Así que es una especie de solución imaginaria, incluso sentimental, para un caso de ansiedad radical. Si este fuera el caso, entonces el cristianismo debería haber sido una especie de reverso ideológico, o apaciguamiento de una revelación judía mucho más devastadora.Pero creo que se puede interpretar el gesto cristiano de una forma mucho más radical.

Esto es lo que muestra la secuencia de la crucifixión en la película de Scorsese. Lo que muere en la cruz es precisamente esta garantía del Gran Otro. El mensaje del cristianismo aquí es radicalmente ateo. La muerte de Cristo no es ningún tipo de redención, ni relación comercial en el sentido en que Cristo paga por nuestros pecados; ¿a quién paga, para qué, etc? Es simplemente la desintegración del Dios que garantiza el sentido de nuestras vidas y que es el sentido de la famosa frase: “Eli Eli lama sabactani” (Padre, ¿por qué me has abandonado?)

Justo antes de la muerte de Cristo presenciamos lo que en términos psicoanalíticos se le llama destitución subjetiva: salir completamente del dominio de la identificación simbólica, cancelar o suspender todo el dominio de la autoridad simbólica, toda la esfera del Gran Otro.

Por supuesto que no podemos saber lo que Dios quiere de nosotros, porque no hay Dios. Este es el Jesucristo que dice, entre otras cosas, “traigo la espada, no la paz”, “si no odias a tu padre y a tu madre, no eres mi discípulo.” Claro que esto no quiere decir de verdad que debes odiar y matar a tus padres, creo que las relaciones familiares representan las relaciones sociales jerárquicas.

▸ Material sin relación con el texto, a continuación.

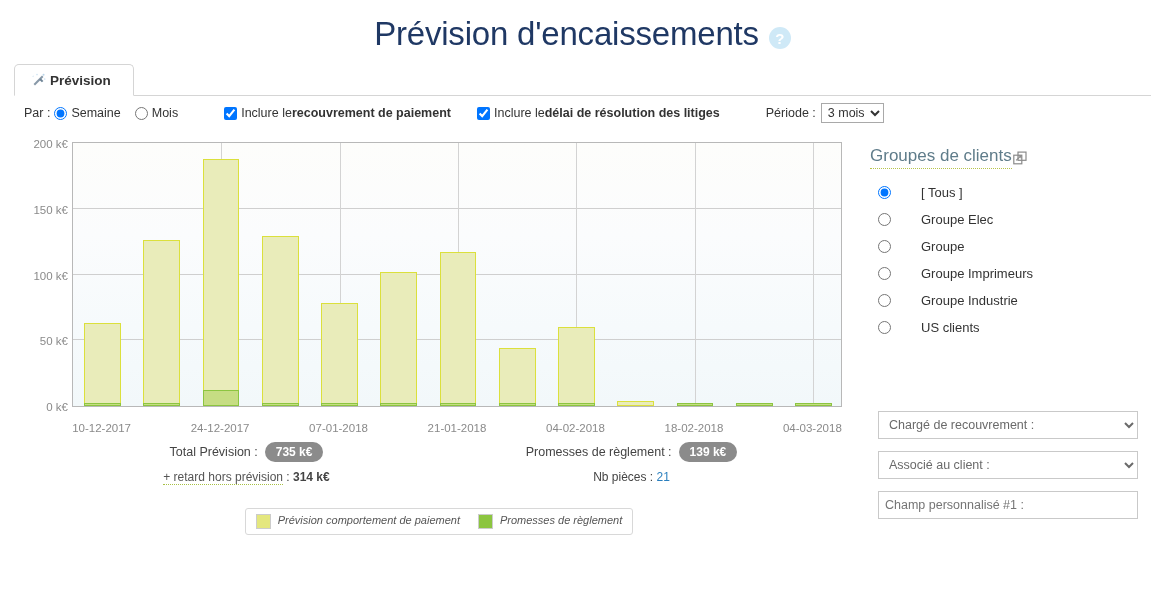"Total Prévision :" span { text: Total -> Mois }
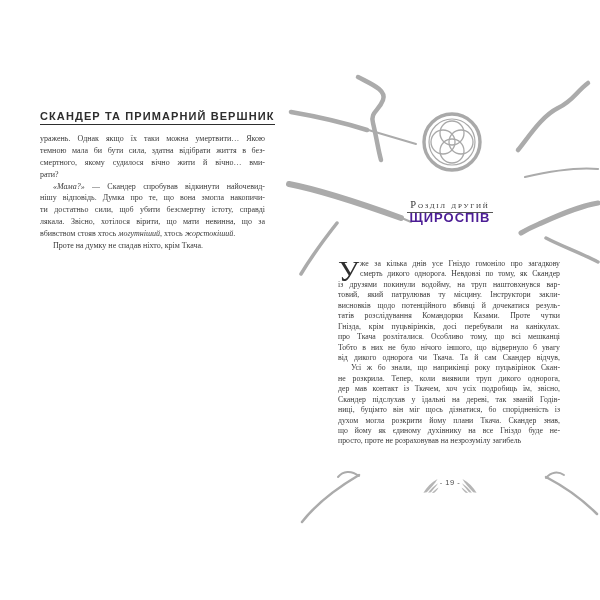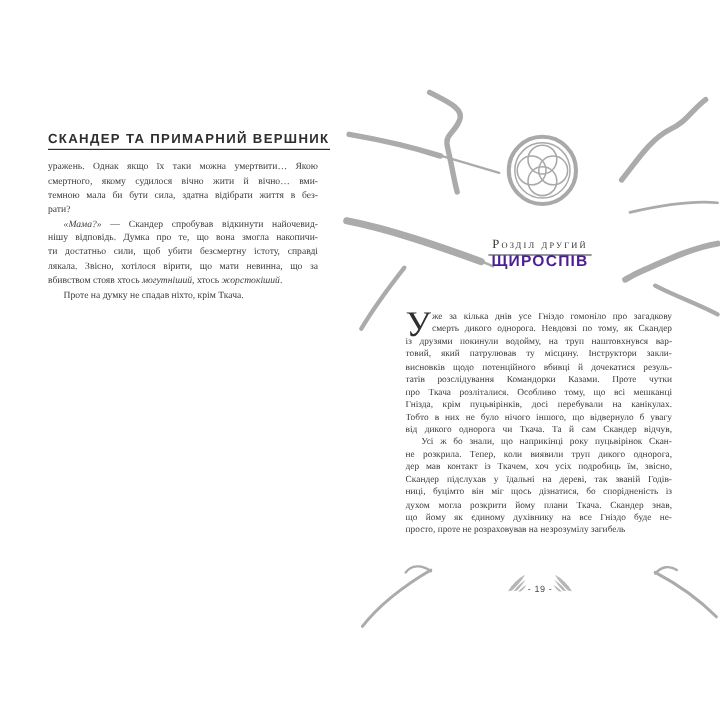"смертного, якому судилося вічно жити" div.line { order: before "темною мала би бути сила," -> after "темною мала би бути сила," }
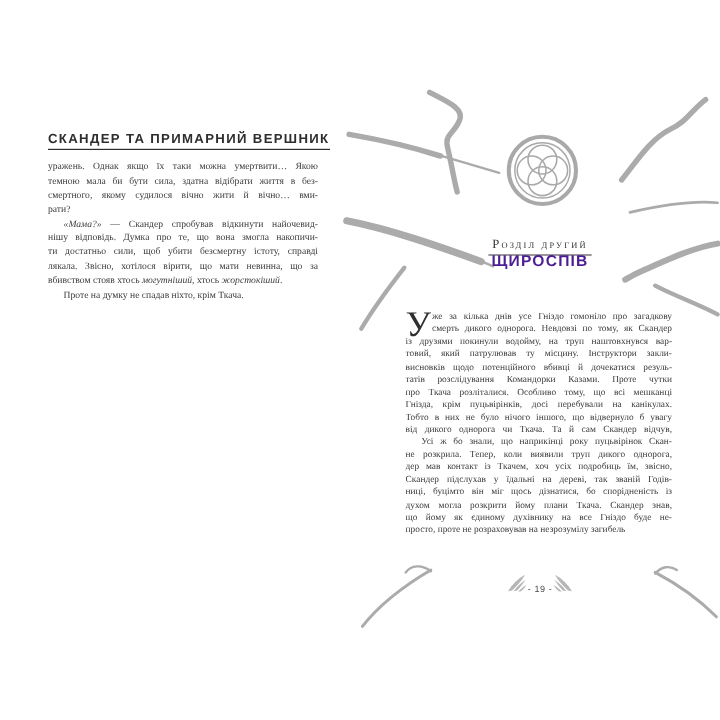"про Ткача розліталися. Особливо тому," div.line { order: before "Гнізда, крім пуцьвірінків, досі" -> after "Гнізда, крім пуцьвірінків, досі" }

El mensaje de Cristo,“me muero, pero mi muerte son en sí buenas noticias” significa que estamos a solas con nuestra libertad; “permaneced en el espíritu santo”, que no es más que la comunidad de creyentes.

Es un error pensar que el Segundo Advenimiento será el de Cristo en persona, que regresará de alguna forma; Cristo ya está aquí cuando los creyentes forman un colectivo de emancipación. Por eso sostengo que el único modo de ser realmente ateo es atravesando el cristianismo. El cristianismo es mucho más ateo que el ateísmo habitual cuando afirma que no hay Dios, etc., pero aun así conserva cierta confianza en el Gran Otro. Este Gran Otro se puede llamar necesidad natural, evolución o lo que sea, sin embargo, los seres humanos estamos relegados a un lugar dentro de la armónica totalidad de la evolución o lo que sea, pero lo difícil de aceptar es, de nuevo, que no hay un Gran Otro, no hay punto de referencia que garantice el sentido.

Dos años tarde pero por esto es que un ateo te acompañaba a misa todos los días.